DIRECTIONS: Word for word, repeat the records, leaving every picture behind.
*** GIVEN DATA Section Begins ***
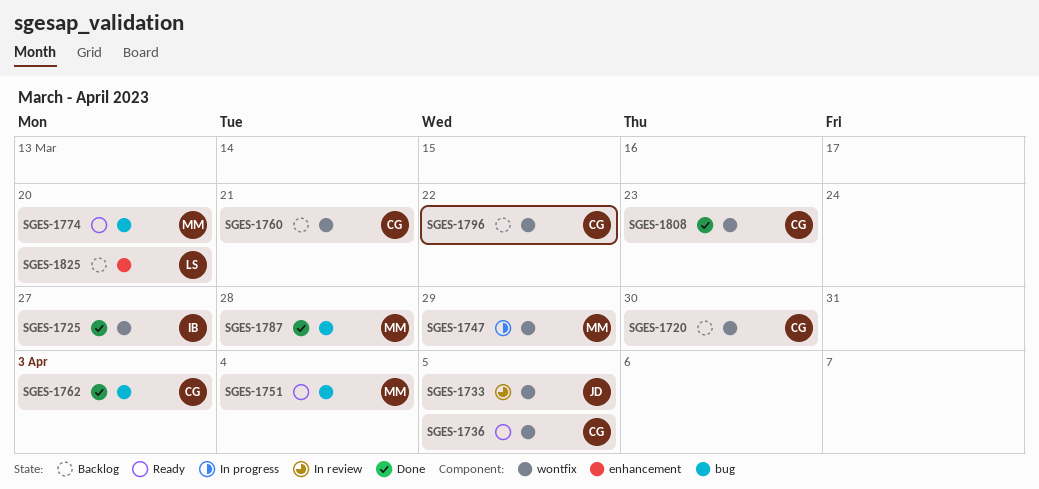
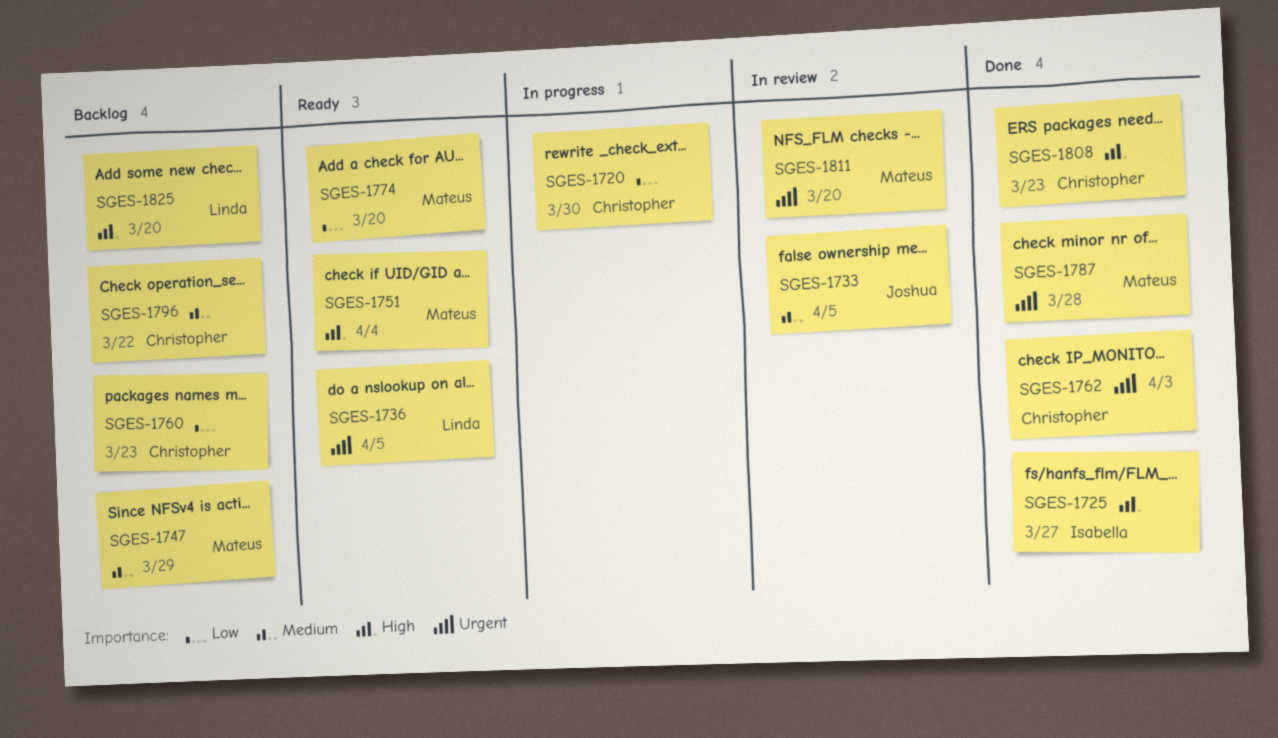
SGES-1720, status: Backlog -> In progress
SGES-1736, owner: Christopher -> Linda
SGES-1747, status: In progress -> Backlog
SGES-1760, due: Mar 21 -> Mar 23
SGES-1811: none -> present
*** GIVEN DATA Section Ends ***
RESPONSE AREA:
SGES-1720, status: Backlog -> In progress
SGES-1736, owner: Christopher -> Linda
SGES-1747, status: In progress -> Backlog
SGES-1760, due: Mar 21 -> Mar 23
SGES-1811: none -> present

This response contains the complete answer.